◆ **Task directions**: Rewrite every record below, swapping "would be grateful if you could tell me" for "would appreciate it if you could tell me" and leaving the rest untouched.

◆ **Dataset entries**:
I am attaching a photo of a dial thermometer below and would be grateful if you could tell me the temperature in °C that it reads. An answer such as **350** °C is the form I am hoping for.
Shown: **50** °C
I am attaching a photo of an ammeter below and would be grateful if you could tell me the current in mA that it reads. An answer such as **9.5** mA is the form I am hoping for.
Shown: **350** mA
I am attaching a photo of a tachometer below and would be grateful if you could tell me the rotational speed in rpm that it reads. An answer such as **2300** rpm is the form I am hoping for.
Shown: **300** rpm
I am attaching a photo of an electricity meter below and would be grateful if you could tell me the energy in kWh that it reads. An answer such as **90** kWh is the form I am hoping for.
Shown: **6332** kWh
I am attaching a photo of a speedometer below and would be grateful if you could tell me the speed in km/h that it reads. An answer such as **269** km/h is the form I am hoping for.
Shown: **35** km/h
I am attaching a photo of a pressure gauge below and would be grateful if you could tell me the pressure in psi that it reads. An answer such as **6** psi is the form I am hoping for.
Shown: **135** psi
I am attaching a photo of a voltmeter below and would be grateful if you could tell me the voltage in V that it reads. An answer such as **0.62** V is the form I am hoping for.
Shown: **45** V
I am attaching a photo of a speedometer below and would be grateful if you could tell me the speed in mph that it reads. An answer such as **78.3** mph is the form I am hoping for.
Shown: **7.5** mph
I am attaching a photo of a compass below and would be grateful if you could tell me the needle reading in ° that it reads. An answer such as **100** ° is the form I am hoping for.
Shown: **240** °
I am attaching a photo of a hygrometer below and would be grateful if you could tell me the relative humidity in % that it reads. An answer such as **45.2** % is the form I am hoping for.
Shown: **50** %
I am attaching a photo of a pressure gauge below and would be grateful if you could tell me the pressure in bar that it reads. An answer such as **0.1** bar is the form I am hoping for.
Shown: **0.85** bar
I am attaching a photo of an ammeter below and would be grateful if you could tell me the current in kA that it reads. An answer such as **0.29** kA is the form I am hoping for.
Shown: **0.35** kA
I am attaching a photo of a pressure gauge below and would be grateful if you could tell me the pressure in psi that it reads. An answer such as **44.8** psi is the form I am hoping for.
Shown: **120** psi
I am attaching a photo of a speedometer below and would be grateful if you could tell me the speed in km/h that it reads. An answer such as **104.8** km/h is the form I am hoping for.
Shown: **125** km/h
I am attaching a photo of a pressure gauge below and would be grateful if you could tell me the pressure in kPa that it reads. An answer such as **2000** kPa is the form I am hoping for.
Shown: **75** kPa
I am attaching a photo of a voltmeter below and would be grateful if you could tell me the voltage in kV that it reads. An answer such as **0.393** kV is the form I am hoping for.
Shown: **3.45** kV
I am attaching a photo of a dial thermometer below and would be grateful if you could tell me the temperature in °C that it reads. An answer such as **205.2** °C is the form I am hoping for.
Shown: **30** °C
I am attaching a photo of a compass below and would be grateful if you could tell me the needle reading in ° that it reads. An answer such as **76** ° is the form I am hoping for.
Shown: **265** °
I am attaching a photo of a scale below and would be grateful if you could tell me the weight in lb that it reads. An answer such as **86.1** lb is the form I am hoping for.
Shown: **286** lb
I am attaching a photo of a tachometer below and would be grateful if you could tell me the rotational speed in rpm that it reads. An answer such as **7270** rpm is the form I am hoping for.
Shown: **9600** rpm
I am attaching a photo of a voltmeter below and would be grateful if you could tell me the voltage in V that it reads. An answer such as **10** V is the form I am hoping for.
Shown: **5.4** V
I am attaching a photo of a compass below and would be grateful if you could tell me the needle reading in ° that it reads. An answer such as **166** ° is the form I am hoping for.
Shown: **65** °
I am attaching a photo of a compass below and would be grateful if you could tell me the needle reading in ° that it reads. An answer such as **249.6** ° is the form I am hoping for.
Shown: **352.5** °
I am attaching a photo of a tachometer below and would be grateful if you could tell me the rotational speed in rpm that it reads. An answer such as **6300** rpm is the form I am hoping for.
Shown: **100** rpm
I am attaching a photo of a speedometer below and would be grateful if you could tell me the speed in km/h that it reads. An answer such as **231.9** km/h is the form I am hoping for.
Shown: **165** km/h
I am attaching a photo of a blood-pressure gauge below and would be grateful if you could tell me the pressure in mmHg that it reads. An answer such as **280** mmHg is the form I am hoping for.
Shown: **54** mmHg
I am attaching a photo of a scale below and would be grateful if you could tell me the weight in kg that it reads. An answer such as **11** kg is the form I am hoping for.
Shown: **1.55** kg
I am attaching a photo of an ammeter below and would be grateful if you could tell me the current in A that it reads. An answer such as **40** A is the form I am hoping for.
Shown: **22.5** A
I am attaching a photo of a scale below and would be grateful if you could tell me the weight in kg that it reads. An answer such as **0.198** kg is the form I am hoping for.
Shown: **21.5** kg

◆ **Problem solution**:
I am attaching a photo of a dial thermometer below and would appreciate it if you could tell me the temperature in °C that it reads. An answer such as **350** °C is the form I am hoping for.
Shown: **50** °C
I am attaching a photo of an ammeter below and would appreciate it if you could tell me the current in mA that it reads. An answer such as **9.5** mA is the form I am hoping for.
Shown: **350** mA
I am attaching a photo of a tachometer below and would appreciate it if you could tell me the rotational speed in rpm that it reads. An answer such as **2300** rpm is the form I am hoping for.
Shown: **300** rpm
I am attaching a photo of an electricity meter below and would appreciate it if you could tell me the energy in kWh that it reads. An answer such as **90** kWh is the form I am hoping for.
Shown: **6332** kWh
I am attaching a photo of a speedometer below and would appreciate it if you could tell me the speed in km/h that it reads. An answer such as **269** km/h is the form I am hoping for.
Shown: **35** km/h
I am attaching a photo of a pressure gauge below and would appreciate it if you could tell me the pressure in psi that it reads. An answer such as **6** psi is the form I am hoping for.
Shown: **135** psi
I am attaching a photo of a voltmeter below and would appreciate it if you could tell me the voltage in V that it reads. An answer such as **0.62** V is the form I am hoping for.
Shown: **45** V
I am attaching a photo of a speedometer below and would appreciate it if you could tell me the speed in mph that it reads. An answer such as **78.3** mph is the form I am hoping for.
Shown: **7.5** mph
I am attaching a photo of a compass below and would appreciate it if you could tell me the needle reading in ° that it reads. An answer such as **100** ° is the form I am hoping for.
Shown: **240** °
I am attaching a photo of a hygrometer below and would appreciate it if you could tell me the relative humidity in % that it reads. An answer such as **45.2** % is the form I am hoping for.
Shown: **50** %
I am attaching a photo of a pressure gauge below and would appreciate it if you could tell me the pressure in bar that it reads. An answer such as **0.1** bar is the form I am hoping for.
Shown: **0.85** bar
I am attaching a photo of an ammeter below and would appreciate it if you could tell me the current in kA that it reads. An answer such as **0.29** kA is the form I am hoping for.
Shown: **0.35** kA
I am attaching a photo of a pressure gauge below and would appreciate it if you could tell me the pressure in psi that it reads. An answer such as **44.8** psi is the form I am hoping for.
Shown: **120** psi
I am attaching a photo of a speedometer below and would appreciate it if you could tell me the speed in km/h that it reads. An answer such as **104.8** km/h is the form I am hoping for.
Shown: **125** km/h
I am attaching a photo of a pressure gauge below and would appreciate it if you could tell me the pressure in kPa that it reads. An answer such as **2000** kPa is the form I am hoping for.
Shown: **75** kPa
I am attaching a photo of a voltmeter below and would appreciate it if you could tell me the voltage in kV that it reads. An answer such as **0.393** kV is the form I am hoping for.
Shown: **3.45** kV
I am attaching a photo of a dial thermometer below and would appreciate it if you could tell me the temperature in °C that it reads. An answer such as **205.2** °C is the form I am hoping for.
Shown: **30** °C
I am attaching a photo of a compass below and would appreciate it if you could tell me the needle reading in ° that it reads. An answer such as **76** ° is the form I am hoping for.
Shown: **265** °
I am attaching a photo of a scale below and would appreciate it if you could tell me the weight in lb that it reads. An answer such as **86.1** lb is the form I am hoping for.
Shown: **286** lb
I am attaching a photo of a tachometer below and would appreciate it if you could tell me the rotational speed in rpm that it reads. An answer such as **7270** rpm is the form I am hoping for.
Shown: **9600** rpm
I am attaching a photo of a voltmeter below and would appreciate it if you could tell me the voltage in V that it reads. An answer such as **10** V is the form I am hoping for.
Shown: **5.4** V
I am attaching a photo of a compass below and would appreciate it if you could tell me the needle reading in ° that it reads. An answer such as **166** ° is the form I am hoping for.
Shown: **65** °
I am attaching a photo of a compass below and would appreciate it if you could tell me the needle reading in ° that it reads. An answer such as **249.6** ° is the form I am hoping for.
Shown: **352.5** °
I am attaching a photo of a tachometer below and would appreciate it if you could tell me the rotational speed in rpm that it reads. An answer such as **6300** rpm is the form I am hoping for.
Shown: **100** rpm
I am attaching a photo of a speedometer below and would appreciate it if you could tell me the speed in km/h that it reads. An answer such as **231.9** km/h is the form I am hoping for.
Shown: **165** km/h
I am attaching a photo of a blood-pressure gauge below and would appreciate it if you could tell me the pressure in mmHg that it reads. An answer such as **280** mmHg is the form I am hoping for.
Shown: **54** mmHg
I am attaching a photo of a scale below and would appreciate it if you could tell me the weight in kg that it reads. An answer such as **11** kg is the form I am hoping for.
Shown: **1.55** kg
I am attaching a photo of an ammeter below and would appreciate it if you could tell me the current in A that it reads. An answer such as **40** A is the form I am hoping for.
Shown: **22.5** A
I am attaching a photo of a scale below and would appreciate it if you could tell me the weight in kg that it reads. An answer such as **0.198** kg is the form I am hoping for.
Shown: **21.5** kg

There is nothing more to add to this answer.